As The Spectre had just gone on a rampage that threatened the world and the afterlife and then received a new, perhaps unreliable host, these heroes have to decide what they should do with the spear. 

During their discussion, Ragman's rags—which, remember, are each evil souls and their job is to seek out more evil souls to add to their number—are pulled towards the spear.

Our heroes decide on a course of action, and they begin to unite their magics to deal with the spear. Note Ragman's huge, melodramatic gesture there. 
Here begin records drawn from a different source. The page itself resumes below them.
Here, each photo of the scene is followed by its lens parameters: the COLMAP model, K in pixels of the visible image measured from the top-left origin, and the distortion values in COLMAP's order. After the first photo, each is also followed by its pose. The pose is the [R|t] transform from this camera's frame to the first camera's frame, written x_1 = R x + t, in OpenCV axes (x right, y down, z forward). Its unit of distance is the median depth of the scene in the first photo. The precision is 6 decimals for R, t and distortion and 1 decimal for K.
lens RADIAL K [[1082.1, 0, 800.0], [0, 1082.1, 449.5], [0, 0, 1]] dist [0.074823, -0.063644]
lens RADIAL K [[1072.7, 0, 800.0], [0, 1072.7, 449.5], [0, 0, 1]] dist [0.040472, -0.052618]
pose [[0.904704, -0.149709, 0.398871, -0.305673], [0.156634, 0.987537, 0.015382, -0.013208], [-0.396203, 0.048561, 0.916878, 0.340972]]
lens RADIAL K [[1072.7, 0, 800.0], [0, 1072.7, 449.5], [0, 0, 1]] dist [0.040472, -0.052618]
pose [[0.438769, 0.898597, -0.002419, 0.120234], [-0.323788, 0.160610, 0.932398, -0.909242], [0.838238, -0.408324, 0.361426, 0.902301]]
There is a complication, though. That's not really Zatanna, but a villain who took her form to infiltrate the group. Alan Scott identifies the villain as The Wizard. There's an interesting bit where The Wizard essentially rips out the Zatanna shape, a rather weird bit of imagery, given that The Wizard is apparently a bit bigger than that super-skinny Zatanna McCrea had drawn. 
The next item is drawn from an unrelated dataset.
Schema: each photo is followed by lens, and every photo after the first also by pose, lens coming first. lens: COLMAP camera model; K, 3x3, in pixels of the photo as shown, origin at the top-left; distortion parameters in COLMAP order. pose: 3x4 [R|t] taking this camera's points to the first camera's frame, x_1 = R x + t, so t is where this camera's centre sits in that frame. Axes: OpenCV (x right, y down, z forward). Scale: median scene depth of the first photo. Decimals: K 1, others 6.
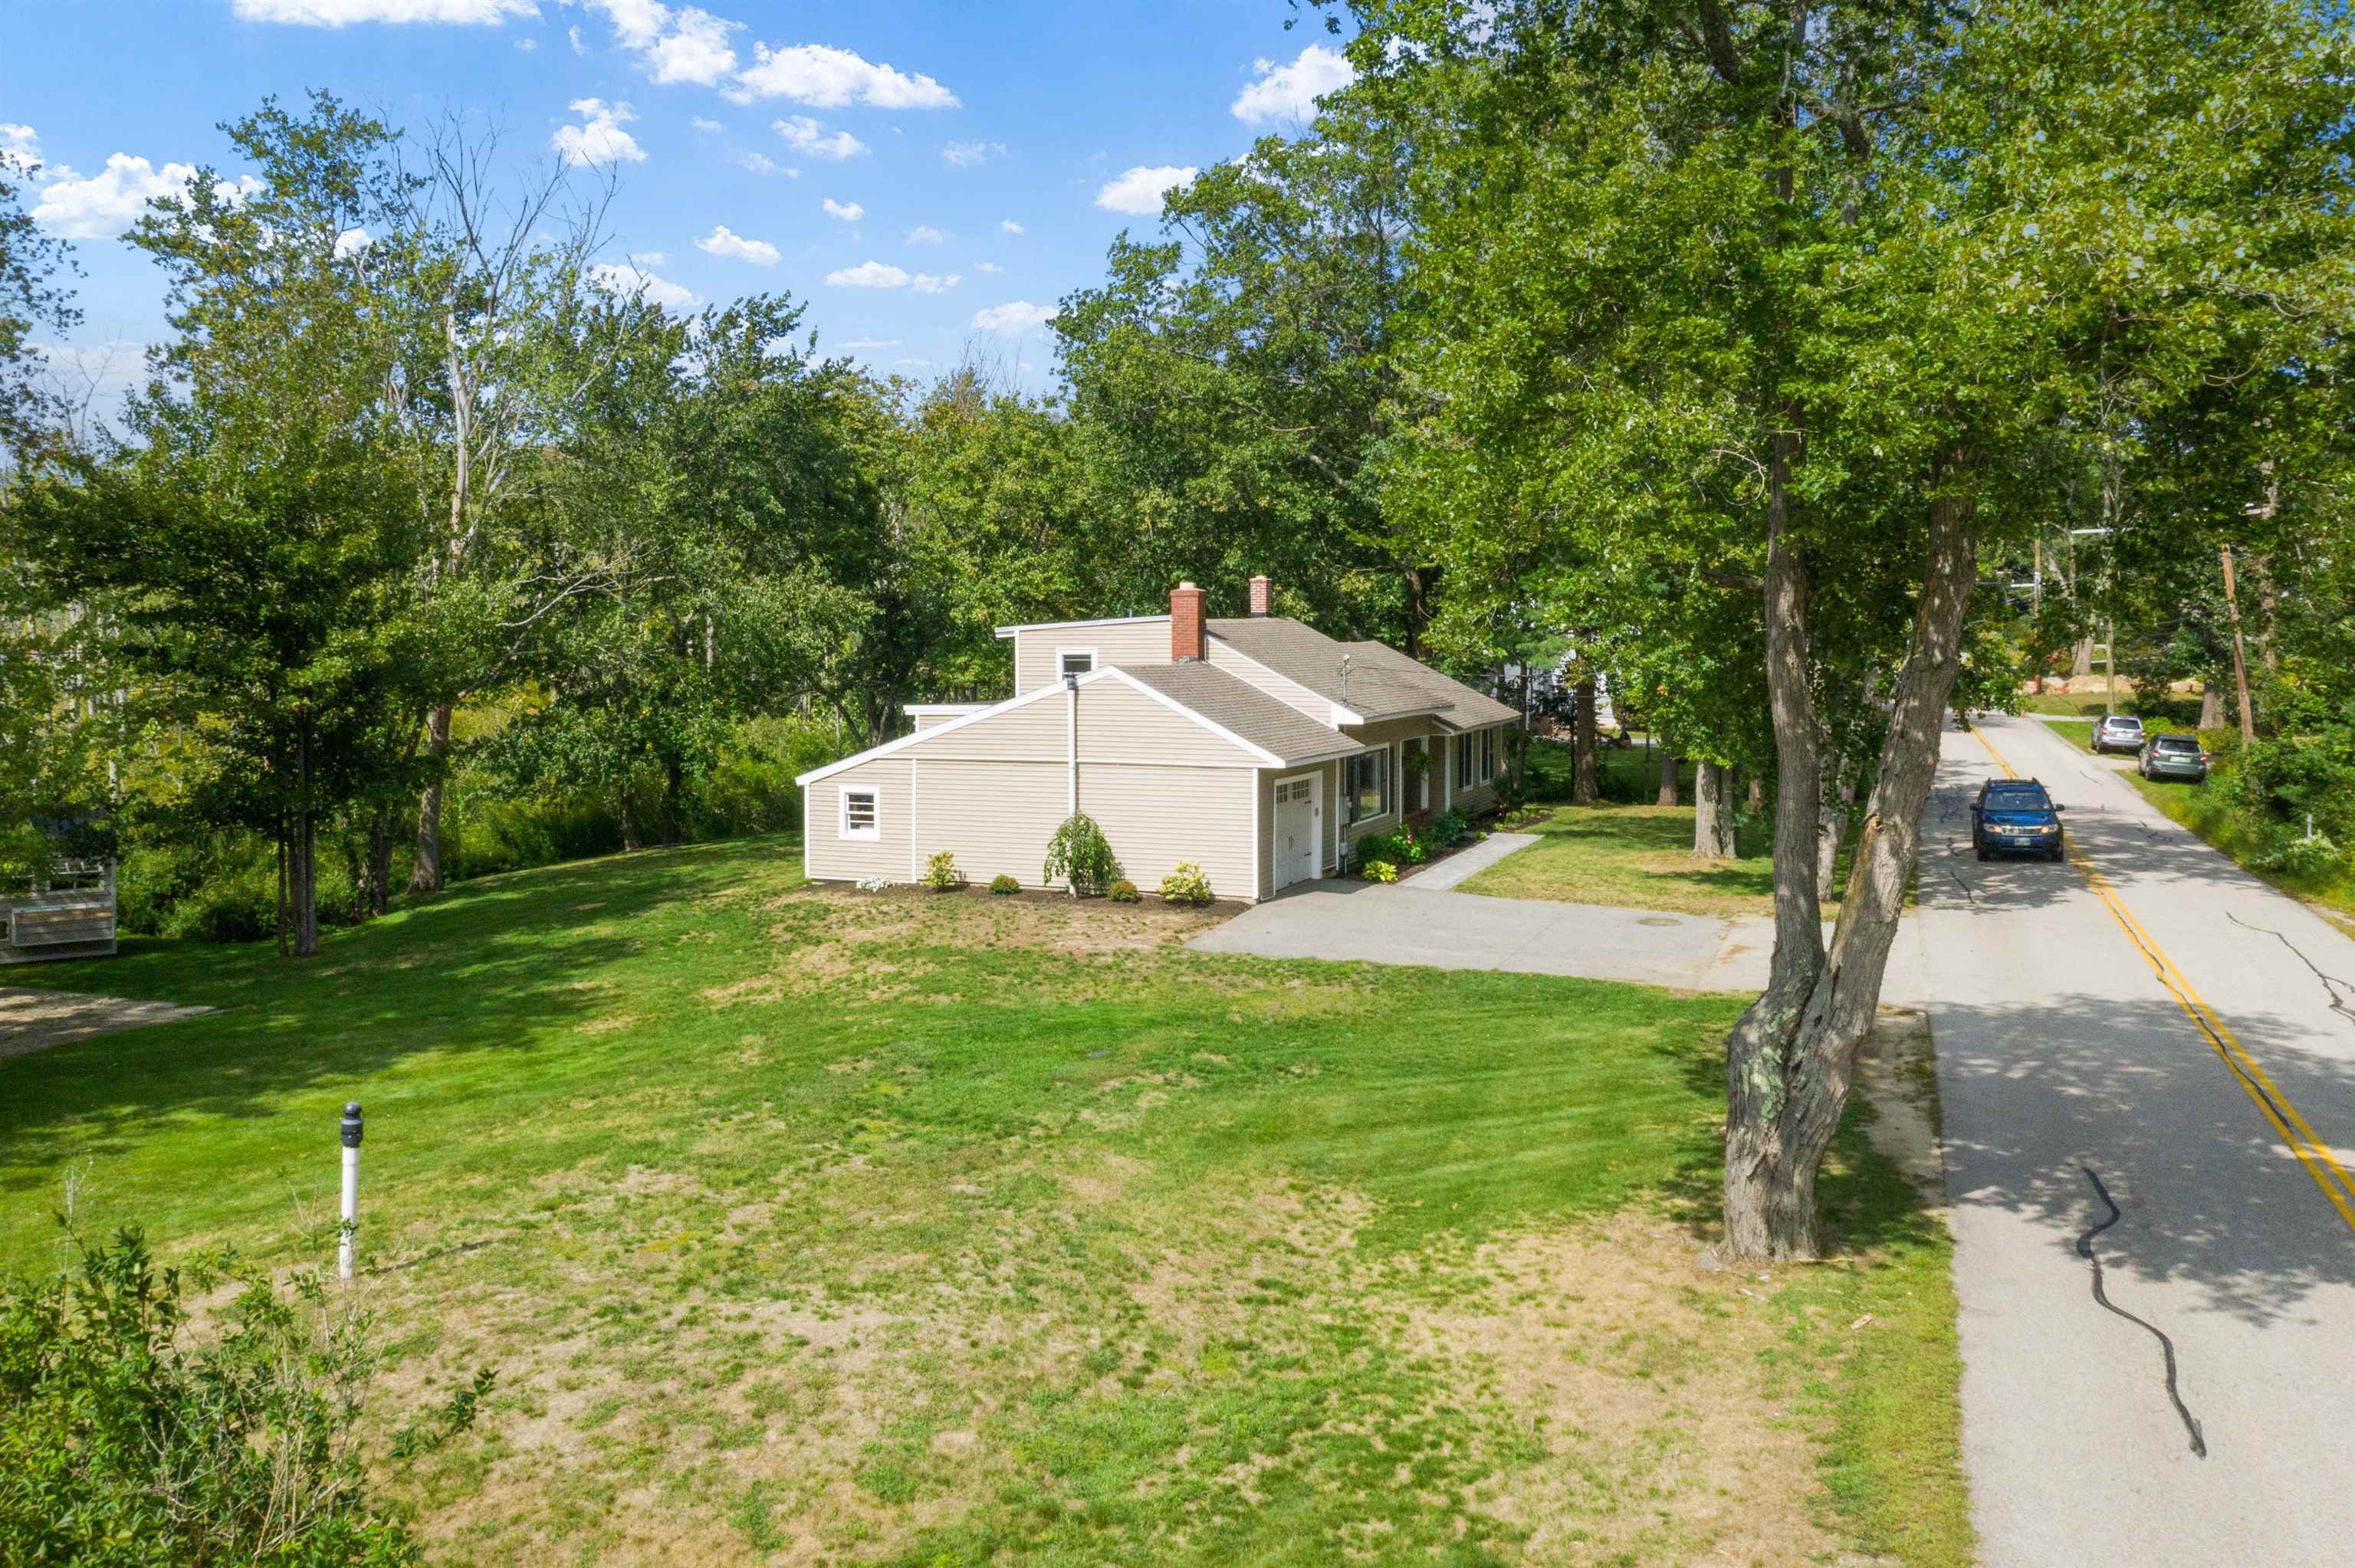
lens RADIAL K [[1913.0, 0, 1177.5], [0, 1913.0, 784.0], [0, 0, 1]] dist [-0.001342, -0.000130]
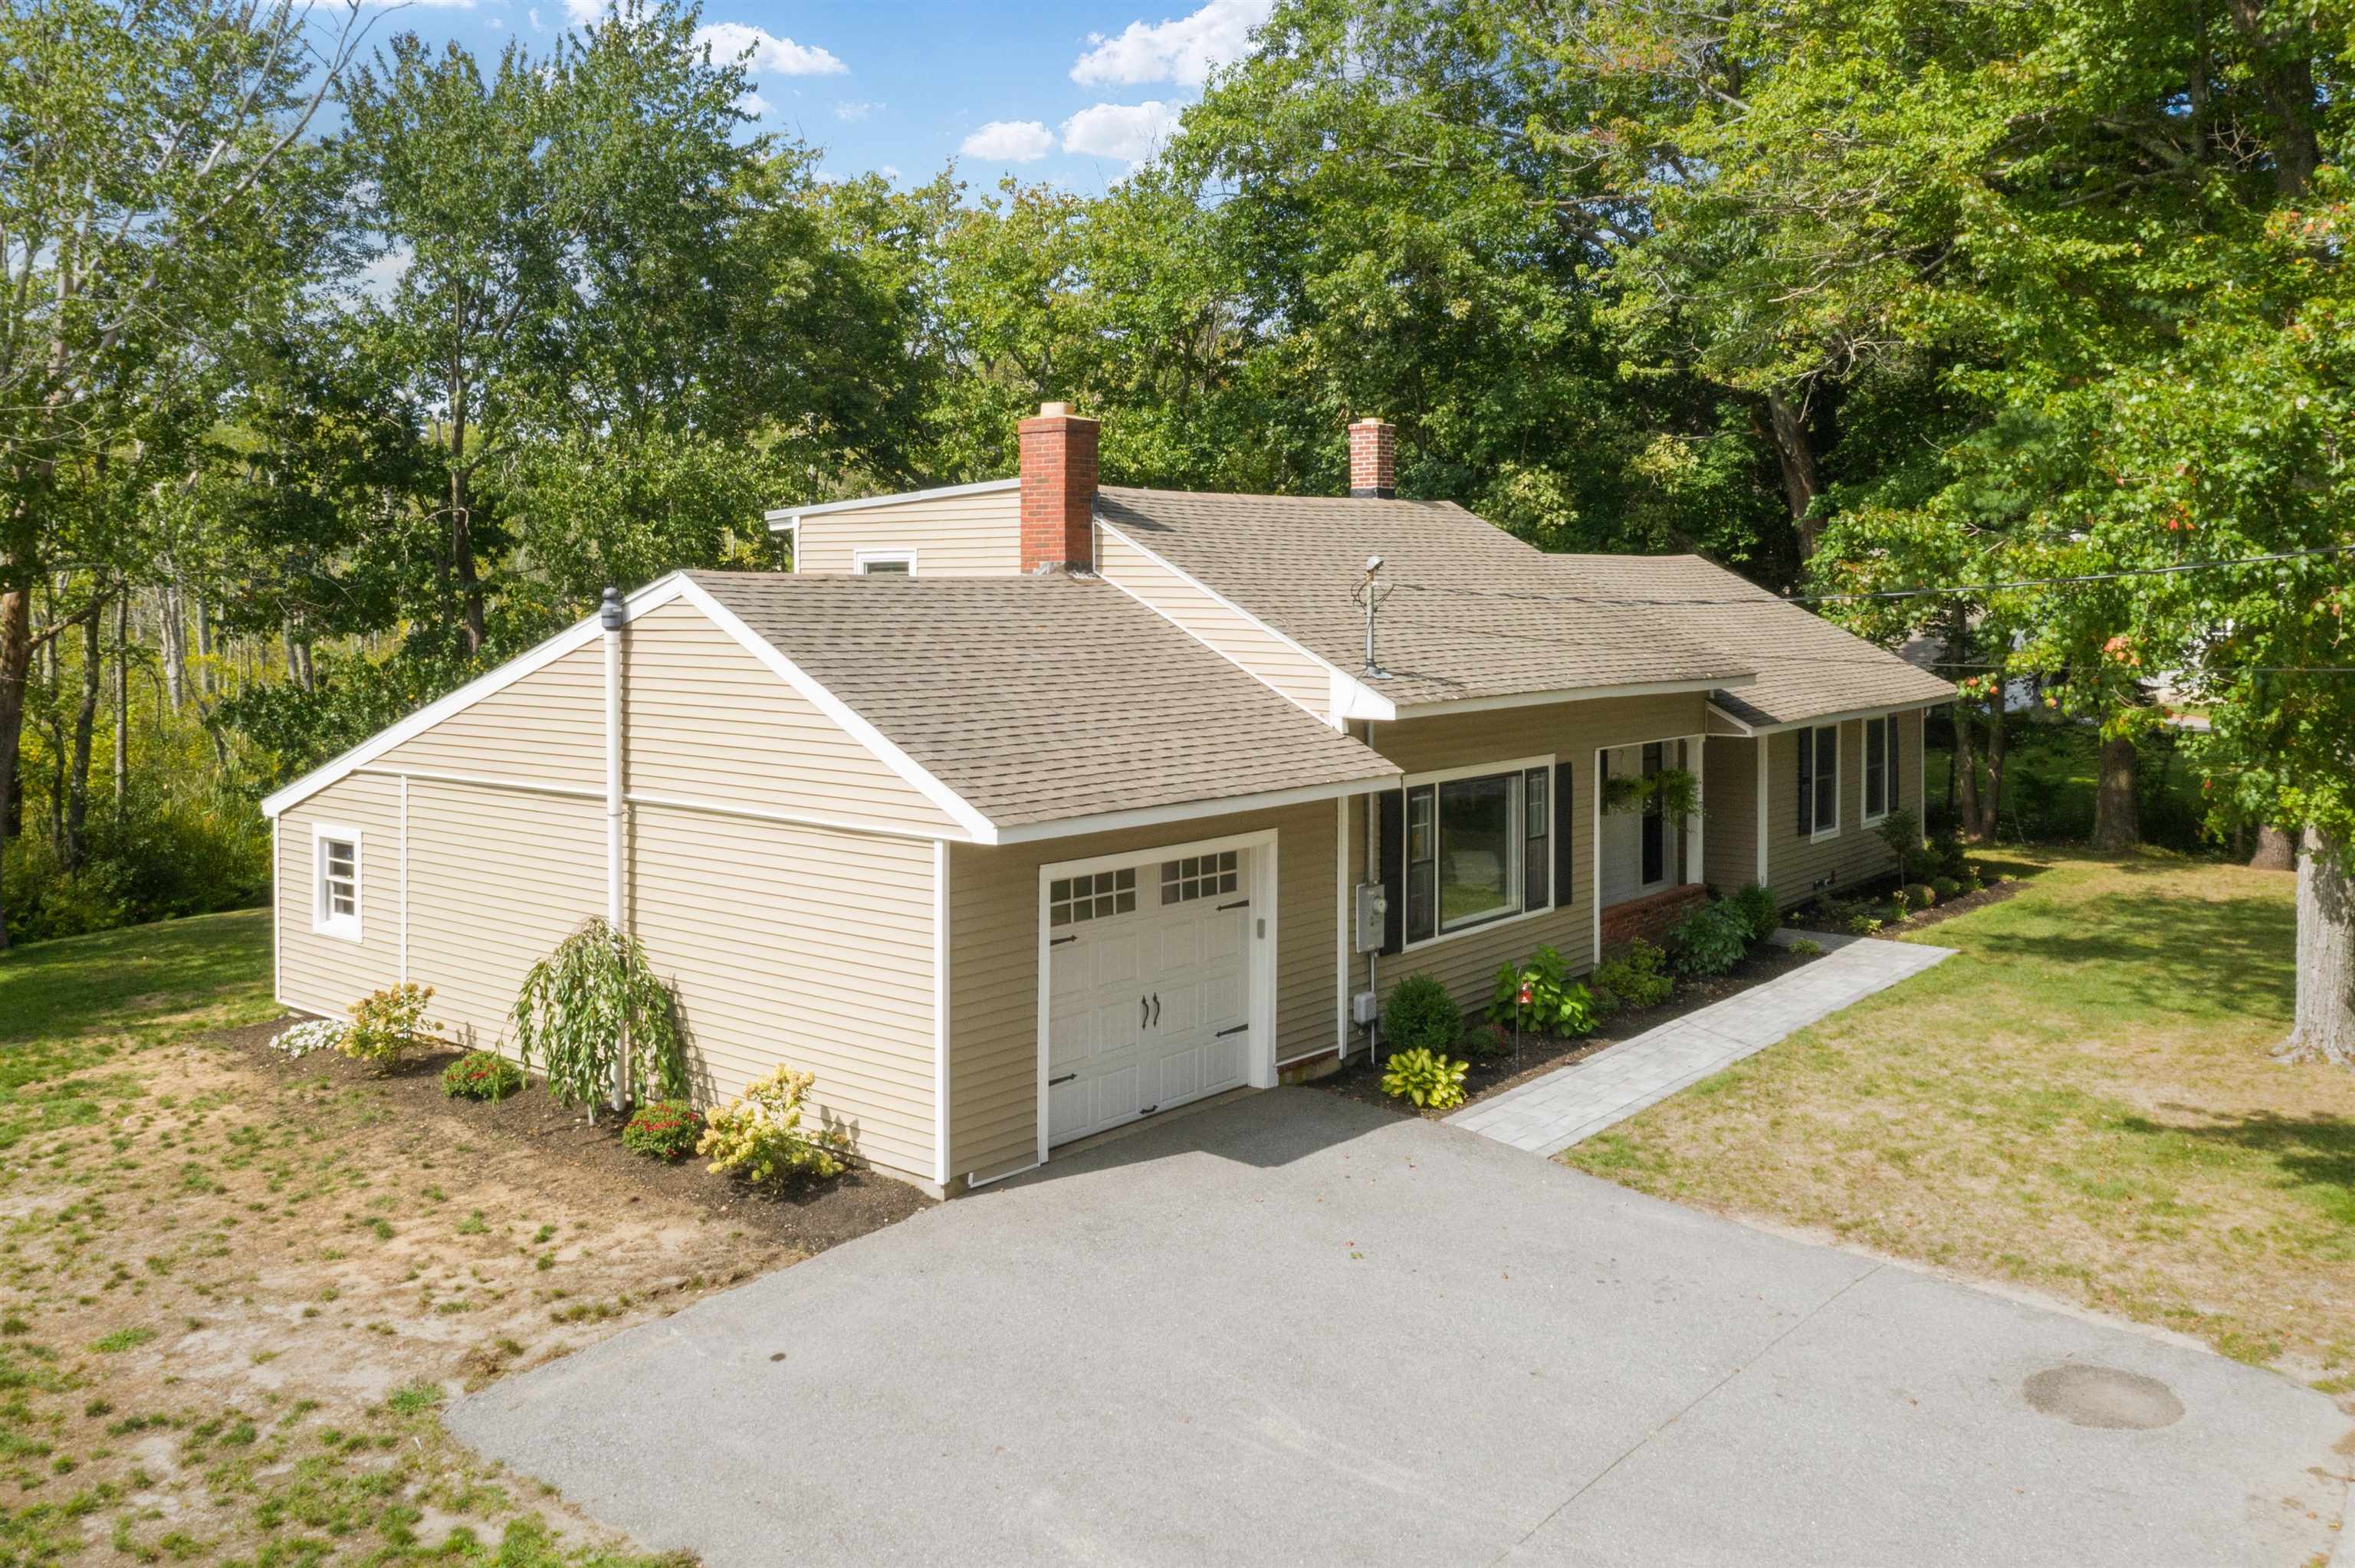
lens RADIAL K [[1863.8, 0, 1175.2], [0, 1863.8, 593.7], [0, 0, 1]] dist [0.003311, 0.001685]
pose [[0.950718, 0.002657, -0.310045, 0.176491], [-0.025327, 0.997287, -0.069116, -0.029014], [0.309021, 0.073563, 0.948206, 0.586297]]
The villain uses the spear to battle the heroes for a bit, but ultimately Faust, whose lack of soul makes him immune to the spear's curse, snatches it from him, Blue Devil punches him out and then Ragman's rags go into action:

Here, Ragman's rags suck The Wizard bodily into his suit, as opposed to how this very process is shown playing out in the later Day of Vengeance, wherein Ragman sucks the soul out of a victim's body, leaving a desiccated corpse behind.

Now, how does this square with 2005 JLA arc "Crisis of Conscience", in which The Wizard is very much not a rag in Ragman's suit of souls? (And I think he had some JSA-related appearances between these this story and "Crisis of Conscience" as well?). Don't ask me; I am not a DC Comics editor. 

Anyway, with The Wizard finally dealt with, the heroes continue with their plan, using their magics to bind the spear and throw it into the sun, where it can only be retrieved if all seven of them gather again and agree to do so.

Then they all put their hands together like a high school sports team right before a game as Alan shouts "Sentinels of Magic!" (as seen in the previous post on Day of Judgment), and that's about the last we see of McCrea's Ragman, aside from his very distinct silhouette as he walks toward a glowing portal created by Doctor Fate. 

In the last four panels, we see The Spectre Hal Jordan debrief with The Phantom Stranger, and Hal explains that he had gathered the Sentinels here to give his friend Alan the means to destroy him, if need be, as a fail-safe.